La vertenza contrattuale dei metalmeccanici si fa sempre più cattiva. I sindacati annunciano nuovi scioperi, soprattutto hanno deciso di attuare il blocco totale di tutti gli straordinari e tutte le flessibilità di orario. Una misura che fa male, colpisce le aziende che devono ricorrere agli straordinari perché hanno commesse urgenti da rispettare. Non quelle marginali, che si arrabattano tra cassa integrazione e riduzioni di orario, ma quelle che camminano spedite, che stanno sul mercato ma proprio per questo sono più vulnerabili. L’obiettivo è evidente, creare malumore tra queste imprese perché a loro volta facciano pressioni su Federmeccanica perché cambi strategia.
Una strategia vincente? Al momento non sembra ce ne sia un’altra praticabile. “Non andremo a chiedere nuovi incontri col cappello in mano”, ha detto in conferenza stampa Rocco Palombella, il segretario generale dei meccanici della Uil. Perché, ha spiegato, sarebbe inutile: “Federmeccanica vuole un altro modello contrattuale, noi non lo possiamo accettare perché darebbe aumenti salariali solo a una minoranza, quindi andiamo avanti”.
Un braccio di ferro, quindi, nulla di nuovo. Chi ha solo un po’ di memoria degli anni 70 e 80 si ricorda che per rinnovare il contratto i metalmeccanici dovevano scioperare almeno 80–100 ore. Anzi, c’era qualcuno che pensava (e credeva) che il contrattone si sarebbe rinnovato solo quando le bandiere rosse avrebbero sventolato sui tetti di Mirafiori. Ma erano altri tempi, adesso siamo abituati da decenni a un diverso stile, se possibile non si fa un’ora di sciopero, se possibile si fa come i chimici, ci si riunisce una volta, magari per tutta la notte, ma alla fine si trova un accordo su tutto.
Nei bracci di ferro conta la forza e la durata. I sindacati dei meccanici affermano di non essere deboli. “Non siamo soli, ha detto Marco Bentivogli, il segretario dei meccanici Cisl, siamo uniti tra noi dopo tanti anni di divisioni, e abbiamo il consenso dei lavoratori, come dimostrato dal grande successo degli scioperi che abbiamo fatto finora”. Però lamentano l’assenza della politica, di tutta la politica, che si è mostrata “lontana e quasi imbarazzata”. E soprattutto non si sa quanto la categoria potrà andare avanti in questa prova di forza. E gli avversari? Palombella afferma che Federmeccanica è “sempre più sola”, ma è tutto da dimostrare.
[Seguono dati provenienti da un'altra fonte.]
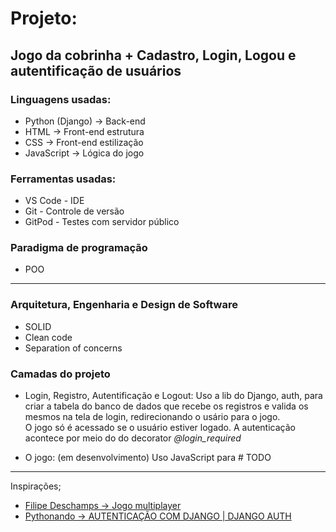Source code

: # Projeto:

## Jogo da cobrinha + Cadastro, Login, Logou e autentificação de usuários

### Linguagens usadas: 
- Python (Django) -> Back-end
- HTML -> Front-end estrutura
- CSS -> Front-end estilização
- JavaScript -> Lógica do jogo

### Ferramentas usadas:
- VS Code - IDE
- Git - Controle de versão
- GitPod - Testes com servidor público

### Paradigma de programação
- POO

---
### Arquitetura, Engenharia e Design de Software

- SOLID
- Clean code
- Separation of concerns

### Camadas do projeto

- Login, Registro, Autentificação e Logout: 
Uso a lib do Django, auth, para criar a tabela do banco de dados que recebe os registros e valida os mesmos na tela de login, redirecionando o usário para o jogo.  
O jogo só é acessado se o usuário estiver logado. A autenticação acontece por meio do do decorator *@login_required*

- O jogo: (em desenvolvimento)
Uso JavaScript para # TODO

---

Inspirações;
- [Filipe Deschamps -> Jogo multiplayer](https://www.youtube.com/watch?v=0sTfIZvjYJk&list=PLMdYygf53DP5SVQQrkKCVWDS0TwYLVitL&pp=iAQB)
- [Pythonando -> AUTENTICAÇÃO COM DJANGO | DJANGO AUTH](https://www.youtube.com/watch?v=gdhiA6wObw0)
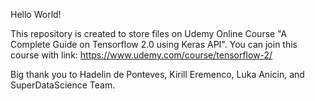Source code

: Hello World!

This repository is created to store files on Udemy Online Course "A Complete Guide on Tensorflow 2.0 using Keras API".
You can join this course with link: https://www.udemy.com/course/tensorflow-2/

Big thank you to Hadelin de Ponteves, Kirill Eremenco, Luka Anicin, and SuperDataScience Team.

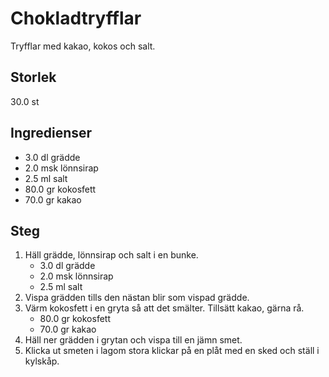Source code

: # Chokladtryfflar
Tryfflar med kakao, kokos och salt.

## Storlek
30.0 st 

## Ingredienser
- 3.0 dl grädde
- 2.0 msk lönnsirap
- 2.5 ml salt
- 80.0 gr kokosfett
- 70.0 gr kakao


## Steg
1. Häll grädde, lönnsirap och salt i en bunke.
    - 3.0 dl grädde
    - 2.0 msk lönnsirap
    - 2.5 ml salt
2. Vispa grädden tills den nästan blir som vispad grädde.
3. Värm kokosfett i en gryta så att det smälter. Tillsätt kakao, gärna rå.
    - 80.0 gr kokosfett
    - 70.0 gr kakao
4. Häll ner grädden i grytan och vispa till en jämn smet.
5. Klicka ut smeten i lagom stora klickar på en plåt med en sked och ställ i kylskåp.


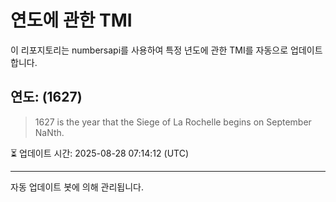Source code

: 
# 연도에 관한 TMI

이 리포지토리는 numbersapi를 사용하여 특정 년도에 관한 TMI를 자동으로 업데이트합니다.

## 연도: (1627)
> 1627 is the year that the Siege of La Rochelle begins on September NaNth.

⏳ 업데이트 시간: 2025-08-28 07:14:12 (UTC)

---
자동 업데이트 봇에 의해 관리됩니다.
Di vero c’è, come afferma Maurizio Landini, il segretario dei meccanici della Cgil, che questo non sembra proprio “il momento giusto per attivare scontri, servono accordi non guerre in un paese in difficoltà”. Ma la realtà è questa e del resto gli industriali affermano che serve un modello contrattuale tutto diverso proprio perché l’economia è disastrata, perché la categoria sembra in condizioni postbelliche, perché le aziende non reggono più un contratto oneroso come una volta, un contratto per il quale un’azienda distribuisce quattrini anche se ha i conti in rosso.
Ormai, nonostante gli scioperi e le manifestazioni che possono venire nel mese di luglio, tutti guardano al dopo ferie, a settembre o a ottobre. Ma non si capisce bene perché, dal momento che la situazione sembra incancrenita, le posizioni, come dice Bentivogli, marmorizzate. Cosa può avvenire infatti? Le due parti, gli industriali e i sindacati di settore, sono già troppo impegnate sulle loro posizioni, non possono cambiarle senza perdere la faccia. Possono intervenire le confederazioni? Forse sì, ma è tutto da scoprire. E’ un dato di fatto che Cgil, Cisl e Uil spingono per arrivare ad accordi entro luglio su un nuovo modello contrattuale, non troppo distante da quello vecchio, con tutte le confederazioni padronali, isolando così la Confindustria. E solo Confindustria può convincere Federmeccanica a cercare un’altra strada. Ma anche questa sembra una strada in salita, il nuovo presidente di Confindustria è certamente libero, ma si è pronunciato a favore delle tesi della sua federazione di categoria e potrebbe essergli difficile cambiare.